The “sell less for more” trend is looming over a wide array of markets. Suddenly clothes which feature rips or jean shorts cost more than the same jeans without those cuts in product. The Taki bag you buy seems to have more air than actual Takis, and toilet paper now has an extra sheet in a roll but two less rolls in the bag while costing more than ever.
The trend has come to laptops recently too, with Apple removing the USB port on their new Macbooks to make it thinner, again making the battery life smaller. But the inconvenience of the removal of such ports is even worse for consumers.
The uproar regarding the removal ceased almost immediately when the public realized they can just buy wireless headphones.

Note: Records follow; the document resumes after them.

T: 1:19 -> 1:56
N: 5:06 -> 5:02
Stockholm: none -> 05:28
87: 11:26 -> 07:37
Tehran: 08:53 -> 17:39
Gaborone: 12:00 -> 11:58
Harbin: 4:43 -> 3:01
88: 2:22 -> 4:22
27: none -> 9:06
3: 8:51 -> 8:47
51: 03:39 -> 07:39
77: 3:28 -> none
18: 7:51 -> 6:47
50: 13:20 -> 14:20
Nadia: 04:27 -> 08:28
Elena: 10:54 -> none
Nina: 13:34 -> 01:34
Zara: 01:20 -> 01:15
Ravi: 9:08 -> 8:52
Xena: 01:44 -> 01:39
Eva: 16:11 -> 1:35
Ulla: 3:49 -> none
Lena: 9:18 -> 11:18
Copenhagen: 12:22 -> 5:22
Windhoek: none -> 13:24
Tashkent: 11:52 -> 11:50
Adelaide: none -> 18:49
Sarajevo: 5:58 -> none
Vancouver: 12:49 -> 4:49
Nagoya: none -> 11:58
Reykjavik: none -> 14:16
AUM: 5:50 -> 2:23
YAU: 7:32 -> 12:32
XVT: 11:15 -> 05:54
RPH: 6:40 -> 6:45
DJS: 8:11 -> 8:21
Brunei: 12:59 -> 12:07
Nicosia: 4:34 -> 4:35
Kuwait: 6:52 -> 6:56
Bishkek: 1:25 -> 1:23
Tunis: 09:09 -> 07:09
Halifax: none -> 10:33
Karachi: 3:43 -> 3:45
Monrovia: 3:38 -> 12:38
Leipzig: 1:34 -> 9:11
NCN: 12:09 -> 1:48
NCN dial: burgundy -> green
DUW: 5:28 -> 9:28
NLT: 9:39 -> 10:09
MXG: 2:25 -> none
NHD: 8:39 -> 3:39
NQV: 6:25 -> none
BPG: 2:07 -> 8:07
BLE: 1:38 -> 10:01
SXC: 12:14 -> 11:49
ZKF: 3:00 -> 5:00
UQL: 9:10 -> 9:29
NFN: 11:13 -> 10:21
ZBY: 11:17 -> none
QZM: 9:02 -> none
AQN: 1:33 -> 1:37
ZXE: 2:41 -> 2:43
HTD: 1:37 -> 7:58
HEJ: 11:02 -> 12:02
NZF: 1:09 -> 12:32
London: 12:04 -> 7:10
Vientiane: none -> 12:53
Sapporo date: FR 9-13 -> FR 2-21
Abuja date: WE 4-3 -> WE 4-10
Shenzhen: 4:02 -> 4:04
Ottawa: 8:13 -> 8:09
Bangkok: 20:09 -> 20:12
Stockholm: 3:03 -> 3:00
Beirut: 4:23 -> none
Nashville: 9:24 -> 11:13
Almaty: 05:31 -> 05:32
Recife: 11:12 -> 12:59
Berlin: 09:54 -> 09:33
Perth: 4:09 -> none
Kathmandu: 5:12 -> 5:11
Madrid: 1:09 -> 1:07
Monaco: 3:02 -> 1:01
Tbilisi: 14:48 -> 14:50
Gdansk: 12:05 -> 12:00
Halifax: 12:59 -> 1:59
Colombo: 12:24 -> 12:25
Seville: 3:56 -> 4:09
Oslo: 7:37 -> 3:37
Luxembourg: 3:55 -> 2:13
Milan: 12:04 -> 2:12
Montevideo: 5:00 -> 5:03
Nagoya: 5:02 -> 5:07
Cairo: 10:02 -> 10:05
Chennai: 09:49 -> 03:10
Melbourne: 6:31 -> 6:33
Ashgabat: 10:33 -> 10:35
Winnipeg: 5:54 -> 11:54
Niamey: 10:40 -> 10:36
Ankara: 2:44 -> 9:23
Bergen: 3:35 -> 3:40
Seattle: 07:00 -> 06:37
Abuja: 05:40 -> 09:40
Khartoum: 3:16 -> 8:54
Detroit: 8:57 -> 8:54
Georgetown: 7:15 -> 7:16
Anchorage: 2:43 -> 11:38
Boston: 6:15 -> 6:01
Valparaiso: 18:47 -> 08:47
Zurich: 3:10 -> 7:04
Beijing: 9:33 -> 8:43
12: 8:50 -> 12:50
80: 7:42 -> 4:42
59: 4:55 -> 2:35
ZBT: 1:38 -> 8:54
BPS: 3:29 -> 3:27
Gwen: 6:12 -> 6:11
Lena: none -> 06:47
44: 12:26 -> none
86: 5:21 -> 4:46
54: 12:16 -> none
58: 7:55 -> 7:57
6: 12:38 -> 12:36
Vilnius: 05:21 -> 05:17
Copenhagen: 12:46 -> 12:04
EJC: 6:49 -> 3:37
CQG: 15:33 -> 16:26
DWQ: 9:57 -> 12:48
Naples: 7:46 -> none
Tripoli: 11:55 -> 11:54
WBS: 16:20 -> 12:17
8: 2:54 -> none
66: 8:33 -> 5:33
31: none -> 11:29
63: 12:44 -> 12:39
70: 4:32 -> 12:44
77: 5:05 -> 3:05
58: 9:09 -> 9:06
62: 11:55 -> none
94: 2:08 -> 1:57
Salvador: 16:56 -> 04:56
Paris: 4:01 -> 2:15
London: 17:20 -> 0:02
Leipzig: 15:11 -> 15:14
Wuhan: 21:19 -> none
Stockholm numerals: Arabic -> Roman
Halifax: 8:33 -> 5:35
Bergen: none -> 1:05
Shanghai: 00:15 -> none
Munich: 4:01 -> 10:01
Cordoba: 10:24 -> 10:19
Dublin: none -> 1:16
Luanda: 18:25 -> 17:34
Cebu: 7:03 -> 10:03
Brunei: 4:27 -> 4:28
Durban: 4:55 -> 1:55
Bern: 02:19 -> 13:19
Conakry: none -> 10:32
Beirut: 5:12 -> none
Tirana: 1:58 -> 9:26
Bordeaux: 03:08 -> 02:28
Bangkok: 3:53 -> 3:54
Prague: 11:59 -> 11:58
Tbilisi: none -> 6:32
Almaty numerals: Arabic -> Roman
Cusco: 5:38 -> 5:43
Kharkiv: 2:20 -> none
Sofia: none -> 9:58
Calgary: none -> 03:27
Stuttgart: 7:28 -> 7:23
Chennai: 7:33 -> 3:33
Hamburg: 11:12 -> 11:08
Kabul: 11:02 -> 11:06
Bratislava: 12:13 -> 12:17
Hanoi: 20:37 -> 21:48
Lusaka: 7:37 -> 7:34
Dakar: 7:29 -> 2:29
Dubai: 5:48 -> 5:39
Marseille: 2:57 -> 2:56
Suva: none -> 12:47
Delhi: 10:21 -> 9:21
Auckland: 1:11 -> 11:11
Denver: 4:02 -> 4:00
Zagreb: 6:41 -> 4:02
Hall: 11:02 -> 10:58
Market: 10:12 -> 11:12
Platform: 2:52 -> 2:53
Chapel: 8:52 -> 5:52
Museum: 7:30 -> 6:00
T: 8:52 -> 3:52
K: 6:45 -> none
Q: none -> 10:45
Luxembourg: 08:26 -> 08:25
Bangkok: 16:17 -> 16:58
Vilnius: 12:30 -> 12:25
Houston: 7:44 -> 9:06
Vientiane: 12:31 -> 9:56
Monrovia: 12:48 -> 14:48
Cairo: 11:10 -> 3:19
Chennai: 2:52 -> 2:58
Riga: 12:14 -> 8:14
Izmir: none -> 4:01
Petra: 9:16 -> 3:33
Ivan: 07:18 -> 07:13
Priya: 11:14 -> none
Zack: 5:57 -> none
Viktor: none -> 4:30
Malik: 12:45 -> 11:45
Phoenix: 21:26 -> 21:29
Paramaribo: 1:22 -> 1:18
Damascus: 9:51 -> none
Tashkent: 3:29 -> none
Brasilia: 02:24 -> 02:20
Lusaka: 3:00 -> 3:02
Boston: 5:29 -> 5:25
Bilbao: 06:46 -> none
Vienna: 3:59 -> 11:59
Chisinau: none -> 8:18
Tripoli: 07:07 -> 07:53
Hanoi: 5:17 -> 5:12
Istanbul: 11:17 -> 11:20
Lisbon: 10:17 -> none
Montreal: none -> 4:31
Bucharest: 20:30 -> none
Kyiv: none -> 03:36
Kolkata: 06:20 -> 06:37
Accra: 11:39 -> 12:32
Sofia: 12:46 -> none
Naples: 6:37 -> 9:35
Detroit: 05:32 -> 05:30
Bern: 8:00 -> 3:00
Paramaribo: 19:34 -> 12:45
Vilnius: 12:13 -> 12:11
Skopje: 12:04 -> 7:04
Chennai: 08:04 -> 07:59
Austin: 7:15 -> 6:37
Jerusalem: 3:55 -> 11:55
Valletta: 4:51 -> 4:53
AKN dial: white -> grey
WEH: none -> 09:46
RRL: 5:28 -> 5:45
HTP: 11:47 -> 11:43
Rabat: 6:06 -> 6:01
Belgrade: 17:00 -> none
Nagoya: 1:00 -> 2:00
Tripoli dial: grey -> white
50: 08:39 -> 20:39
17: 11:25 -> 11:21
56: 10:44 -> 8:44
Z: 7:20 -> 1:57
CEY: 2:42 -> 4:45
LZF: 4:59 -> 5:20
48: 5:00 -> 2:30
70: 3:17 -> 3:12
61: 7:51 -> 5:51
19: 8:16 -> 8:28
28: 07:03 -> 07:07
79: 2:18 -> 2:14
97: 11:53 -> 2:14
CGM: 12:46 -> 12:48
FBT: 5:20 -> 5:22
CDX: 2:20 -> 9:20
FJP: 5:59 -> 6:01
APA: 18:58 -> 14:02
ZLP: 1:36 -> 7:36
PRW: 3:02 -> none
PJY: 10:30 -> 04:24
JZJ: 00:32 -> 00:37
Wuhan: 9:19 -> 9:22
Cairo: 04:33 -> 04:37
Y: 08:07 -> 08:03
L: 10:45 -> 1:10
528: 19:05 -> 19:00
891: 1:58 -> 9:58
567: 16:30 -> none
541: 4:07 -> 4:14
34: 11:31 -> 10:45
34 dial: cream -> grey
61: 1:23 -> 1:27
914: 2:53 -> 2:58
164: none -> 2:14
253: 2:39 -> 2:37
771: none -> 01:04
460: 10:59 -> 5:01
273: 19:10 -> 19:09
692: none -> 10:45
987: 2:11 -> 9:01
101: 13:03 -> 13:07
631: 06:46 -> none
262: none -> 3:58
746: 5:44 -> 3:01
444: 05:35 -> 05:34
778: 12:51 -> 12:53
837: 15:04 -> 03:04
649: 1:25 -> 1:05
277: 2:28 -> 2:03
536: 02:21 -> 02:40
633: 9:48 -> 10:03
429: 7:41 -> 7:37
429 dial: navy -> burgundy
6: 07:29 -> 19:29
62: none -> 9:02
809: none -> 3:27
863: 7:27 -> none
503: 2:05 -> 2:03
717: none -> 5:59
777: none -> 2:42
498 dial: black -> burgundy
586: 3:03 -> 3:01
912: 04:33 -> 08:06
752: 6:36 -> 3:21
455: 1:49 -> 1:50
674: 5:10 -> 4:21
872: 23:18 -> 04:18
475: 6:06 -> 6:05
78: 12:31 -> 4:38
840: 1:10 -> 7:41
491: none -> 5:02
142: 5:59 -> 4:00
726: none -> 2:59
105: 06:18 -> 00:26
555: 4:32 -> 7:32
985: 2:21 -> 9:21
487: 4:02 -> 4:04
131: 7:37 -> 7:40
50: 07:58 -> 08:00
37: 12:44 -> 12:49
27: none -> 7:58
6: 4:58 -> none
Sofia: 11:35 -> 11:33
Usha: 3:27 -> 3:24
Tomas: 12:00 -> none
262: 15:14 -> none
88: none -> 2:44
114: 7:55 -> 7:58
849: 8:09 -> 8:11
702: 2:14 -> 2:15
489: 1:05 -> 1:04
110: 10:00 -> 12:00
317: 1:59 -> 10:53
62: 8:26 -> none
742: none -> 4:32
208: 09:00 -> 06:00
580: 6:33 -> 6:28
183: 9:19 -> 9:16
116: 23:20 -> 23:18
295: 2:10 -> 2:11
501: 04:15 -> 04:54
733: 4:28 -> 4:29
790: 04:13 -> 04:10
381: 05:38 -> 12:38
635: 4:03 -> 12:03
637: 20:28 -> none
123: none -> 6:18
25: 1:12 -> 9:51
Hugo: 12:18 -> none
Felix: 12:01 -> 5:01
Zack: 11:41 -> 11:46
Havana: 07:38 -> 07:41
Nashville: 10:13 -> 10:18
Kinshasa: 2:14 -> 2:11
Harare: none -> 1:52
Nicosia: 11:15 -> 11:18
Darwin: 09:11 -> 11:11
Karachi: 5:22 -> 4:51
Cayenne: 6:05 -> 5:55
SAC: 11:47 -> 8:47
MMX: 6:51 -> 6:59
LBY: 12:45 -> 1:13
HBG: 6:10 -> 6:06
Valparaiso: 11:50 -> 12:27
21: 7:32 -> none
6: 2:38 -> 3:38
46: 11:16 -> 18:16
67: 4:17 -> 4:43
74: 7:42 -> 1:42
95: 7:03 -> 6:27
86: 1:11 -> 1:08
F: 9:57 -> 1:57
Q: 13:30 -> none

Problem solved right? Only if consumers enjoy charging their earbuds for up to three hours in exchange for only 12 hours of use. But my question is why?
There was no problem with the previous set up of simply plugging in a 3.5 millimeter headphone jack and listening to music as long as the phone’s battery is charged. For those who refuse to purchase wireless headphones, the solution is more complication.
Apple’s “fix” to this, the “dongle,” is some of the most convoluted technology ever created, and is a poor alternative to the headphone jack, especially when the company endorsed the removal with the promise of a wireless alternative.
The next issue is in battery life. Battery storage is notoriously terrible. So terrible that the creator of the lithium ion battery which is used in every electronic device, John B. Goodenough said “when I created it (lithium ion batteries) I saw they weren’t great, but were better than what we had previously.”
If his last name is anything to go by, it’s simple to realize that batteries of today are old technology that were just good enough when made in the 1980s.
The removal of the headphone port forces consumers to rely on dodgy battery technology that has no improvement in sight. Not only is the modern lithium-ion battery inefficient, it degrades quickly too.
Removing the small 3.5 millimeter jack puts consumers in a tight spot: do you use your wired headphones but use the annoying dongle or buy wireless headphones — maybe even the shiny Apple EarPods ($150) or a pair of Beats by Dre, which are owned by Apple? If neither are an option, then simply buy a pair of wireless headphones anyways, but be forced to replace them in one to two years.
This trend, while annoying, is the future we can’t seem to escape. Wireless is the way to go in a future of bluetooth, the cloud and Wifi systems handling data connections for people. But this transition is a messy one.
Battery technology isn’t ready to support such a massive transition and therefore creates more wires in products like Apple’s dongle. Only when batteries can last more than 12 hours standard, and not decay so rapidly will a wireless transition be viable, but unfortunately companies are in an echo chamber and will keep forward with the trend. Who knows, maybe they’ll turn a profit in the process as well.